▶ **REQUIREMENT**: Here are the records. Write out exactly the lines between the one holding "right knee: (695, 268, 9)" and the one holding "right elbow: (724, 127, -6)", inclusive.

▶ **SUPPLIED RECORDS**:
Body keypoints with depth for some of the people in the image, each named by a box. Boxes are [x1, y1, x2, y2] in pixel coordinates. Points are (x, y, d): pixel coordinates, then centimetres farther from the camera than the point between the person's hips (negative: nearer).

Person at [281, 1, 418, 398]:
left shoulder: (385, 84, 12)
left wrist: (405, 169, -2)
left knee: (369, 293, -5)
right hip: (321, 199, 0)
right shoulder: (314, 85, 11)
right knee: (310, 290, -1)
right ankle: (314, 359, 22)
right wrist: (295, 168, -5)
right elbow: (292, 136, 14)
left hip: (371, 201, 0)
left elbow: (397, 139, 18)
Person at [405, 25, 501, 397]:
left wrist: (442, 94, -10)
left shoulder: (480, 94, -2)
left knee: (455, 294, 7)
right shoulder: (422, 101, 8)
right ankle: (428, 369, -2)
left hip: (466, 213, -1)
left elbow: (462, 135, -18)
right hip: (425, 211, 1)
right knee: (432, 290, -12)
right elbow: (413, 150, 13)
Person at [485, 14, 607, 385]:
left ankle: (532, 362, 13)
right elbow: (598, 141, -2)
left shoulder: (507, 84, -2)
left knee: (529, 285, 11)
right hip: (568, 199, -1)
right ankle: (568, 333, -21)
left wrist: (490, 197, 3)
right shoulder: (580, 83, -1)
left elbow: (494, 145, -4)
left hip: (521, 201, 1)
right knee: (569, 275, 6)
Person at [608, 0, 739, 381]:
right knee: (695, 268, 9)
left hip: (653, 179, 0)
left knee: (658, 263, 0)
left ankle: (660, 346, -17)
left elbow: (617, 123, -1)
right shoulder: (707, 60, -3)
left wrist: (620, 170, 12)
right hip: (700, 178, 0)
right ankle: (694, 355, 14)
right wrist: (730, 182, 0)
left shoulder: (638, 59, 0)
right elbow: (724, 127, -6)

---

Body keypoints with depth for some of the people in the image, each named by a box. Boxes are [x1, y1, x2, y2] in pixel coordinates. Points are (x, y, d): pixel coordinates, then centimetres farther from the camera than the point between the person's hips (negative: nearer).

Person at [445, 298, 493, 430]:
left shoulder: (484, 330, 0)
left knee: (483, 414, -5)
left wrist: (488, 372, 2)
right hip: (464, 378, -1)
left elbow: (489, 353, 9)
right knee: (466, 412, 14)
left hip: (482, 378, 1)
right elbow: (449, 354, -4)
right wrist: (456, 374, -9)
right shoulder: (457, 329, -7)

--

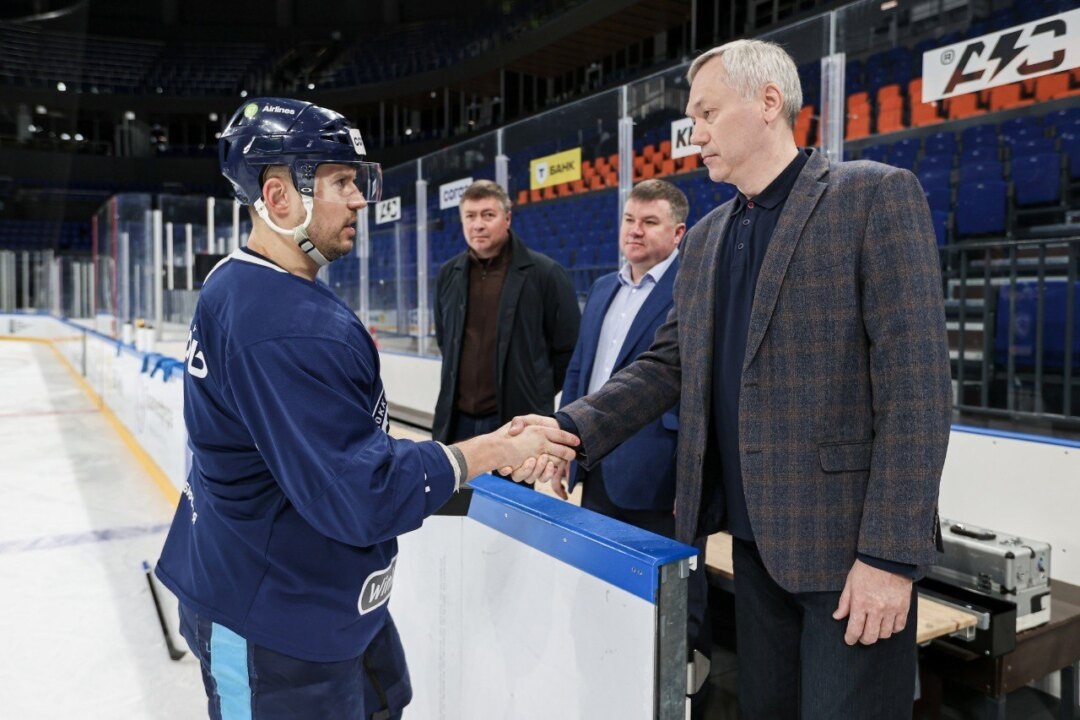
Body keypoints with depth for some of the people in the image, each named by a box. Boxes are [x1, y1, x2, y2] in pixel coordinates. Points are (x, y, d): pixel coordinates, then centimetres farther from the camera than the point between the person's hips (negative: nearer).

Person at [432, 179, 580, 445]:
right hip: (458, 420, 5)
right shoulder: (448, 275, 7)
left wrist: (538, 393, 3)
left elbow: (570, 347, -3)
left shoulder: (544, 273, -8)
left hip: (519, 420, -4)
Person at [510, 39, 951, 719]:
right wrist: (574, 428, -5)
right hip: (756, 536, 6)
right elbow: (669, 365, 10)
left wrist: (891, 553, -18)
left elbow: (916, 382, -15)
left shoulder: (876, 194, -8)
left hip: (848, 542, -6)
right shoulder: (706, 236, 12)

▶ **TASK RESULT**:
right knee: (695, 268, 9)
left hip: (653, 179, 0)
left knee: (658, 263, 0)
left ankle: (660, 346, -17)
left elbow: (617, 123, -1)
right shoulder: (707, 60, -3)
left wrist: (620, 170, 12)
right hip: (700, 178, 0)
right ankle: (694, 355, 14)
right wrist: (730, 182, 0)
left shoulder: (638, 59, 0)
right elbow: (724, 127, -6)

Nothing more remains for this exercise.